The Budget was a test of whether this government truly understands what keeps our nation healthy. For too long, political debate has treated health as something that starts and ends with the NHS. It does not. It begins in homes, workplaces, communities and in the everyday conditions that make it possible to live well and for longer.
While NHS wait times are too long, they are not the single root cause of ill health. We need to examine factors such as poverty, poor housing and insecure work. These are the reasons why too many families are forced to make impossible choices between eating and heating, or shift work and sleep, keeping them trapped in cycles of disadvantage.
The numbers are clear. Where you live determines how long you live. Across England, people in the most deprived parts of the country live about a decade less than those in the wealthiest areas. They also spend far more of those years in poor health. This gap is not inevitable. Rather, it is the product of policy decisions, of short-term thinking and of approaches that fail to see the whole picture.
At Guy’s and St Thomas’ Foundation, we have worked in south London for more than five centuries. We collaborate with our local hospitals and councils, and we support Guy's and St Thomas' NHS Foundation Trust. From years of doing this work, with our partners and in our communities, we know that healthier lives come from secure incomes, good housing, clean air and nutritious food. When those foundations are strong, people stay healthier and the NHS can focus on those who need it most.
That is why this Budget mattered. The government’s decision to remove the two-child limit on universal credit is a bold and welcome first step. This change will lift 350,000 children out of poverty – a transformative impact for those families. The government made other commitments that will help reduce the depth of poverty for many more, such as increasing the childcare cost cap in universal credit for larger families and providing simplified access to those benefits for parents.
These are significant commitments that deserve recognition. But we cannot ignore the scale of the challenge. While one in nine children will be helped by lifting the two-child limit, hundreds of thousands more are still trapped in deep poverty. That is why the forthcoming Child Poverty Strategy must go further and faster. It needs to be backed by clear targets that treat child poverty and ill health as defining national priorities, not intractable policy problems.
The government has a choice.

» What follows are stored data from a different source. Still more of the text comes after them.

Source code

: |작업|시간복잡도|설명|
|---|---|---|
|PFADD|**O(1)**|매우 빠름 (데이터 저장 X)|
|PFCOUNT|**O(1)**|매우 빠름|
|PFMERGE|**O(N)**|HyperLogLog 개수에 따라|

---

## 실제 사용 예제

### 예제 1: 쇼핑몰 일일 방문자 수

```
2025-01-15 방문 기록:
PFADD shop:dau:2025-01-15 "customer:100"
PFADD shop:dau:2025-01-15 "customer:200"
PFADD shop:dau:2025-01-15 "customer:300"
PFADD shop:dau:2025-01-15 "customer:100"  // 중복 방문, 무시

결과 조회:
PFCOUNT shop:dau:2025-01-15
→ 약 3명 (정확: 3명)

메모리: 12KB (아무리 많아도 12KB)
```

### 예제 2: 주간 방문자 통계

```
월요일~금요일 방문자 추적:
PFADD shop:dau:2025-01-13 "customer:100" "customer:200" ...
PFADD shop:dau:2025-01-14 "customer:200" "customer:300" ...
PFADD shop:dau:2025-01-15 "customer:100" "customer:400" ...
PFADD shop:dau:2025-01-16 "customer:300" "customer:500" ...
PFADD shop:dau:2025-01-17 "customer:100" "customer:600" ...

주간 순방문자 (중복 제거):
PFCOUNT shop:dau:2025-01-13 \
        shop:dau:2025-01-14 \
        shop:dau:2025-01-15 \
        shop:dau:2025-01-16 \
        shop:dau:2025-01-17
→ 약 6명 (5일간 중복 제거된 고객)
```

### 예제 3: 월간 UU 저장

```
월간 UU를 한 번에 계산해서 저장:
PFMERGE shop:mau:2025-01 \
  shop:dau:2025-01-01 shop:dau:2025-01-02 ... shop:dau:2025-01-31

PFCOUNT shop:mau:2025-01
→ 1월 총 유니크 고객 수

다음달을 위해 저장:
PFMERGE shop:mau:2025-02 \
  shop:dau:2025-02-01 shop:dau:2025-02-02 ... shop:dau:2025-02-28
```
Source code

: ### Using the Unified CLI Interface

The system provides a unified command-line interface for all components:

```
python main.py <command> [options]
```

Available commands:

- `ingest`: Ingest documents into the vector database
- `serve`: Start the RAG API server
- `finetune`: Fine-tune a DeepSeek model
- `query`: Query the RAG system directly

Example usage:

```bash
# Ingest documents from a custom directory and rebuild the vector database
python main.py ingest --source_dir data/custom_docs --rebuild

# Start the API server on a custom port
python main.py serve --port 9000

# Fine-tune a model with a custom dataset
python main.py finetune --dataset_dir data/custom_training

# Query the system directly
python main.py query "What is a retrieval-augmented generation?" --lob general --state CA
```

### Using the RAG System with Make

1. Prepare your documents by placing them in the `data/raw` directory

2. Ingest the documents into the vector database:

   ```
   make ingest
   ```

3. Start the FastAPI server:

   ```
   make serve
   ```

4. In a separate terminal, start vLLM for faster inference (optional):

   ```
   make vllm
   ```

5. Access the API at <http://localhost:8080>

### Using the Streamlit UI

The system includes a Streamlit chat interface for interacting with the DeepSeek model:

It can continue to spend money on the consequences of poor health or it can invest in the causes of good health. One path leads to rising healthcare costs and deeper inequality. The other builds national resilience, productivity and fairness. If the government is serious about restoring confidence in public services and revitalising the economy, health must be central to that plan. The real test of political courage is in preventing illness, rather than treating it.
This Budget, and the Child Poverty Strategy announced in the Commons today, can be the moment the UK finally commits to building a fairer and healthier nation from the ground up. That means moving beyond sticking plasters and investing in the basic conditions that allow every person to live a healthy life. Anything less will leave us paying the price, not only in our hospitals but across every part of our society.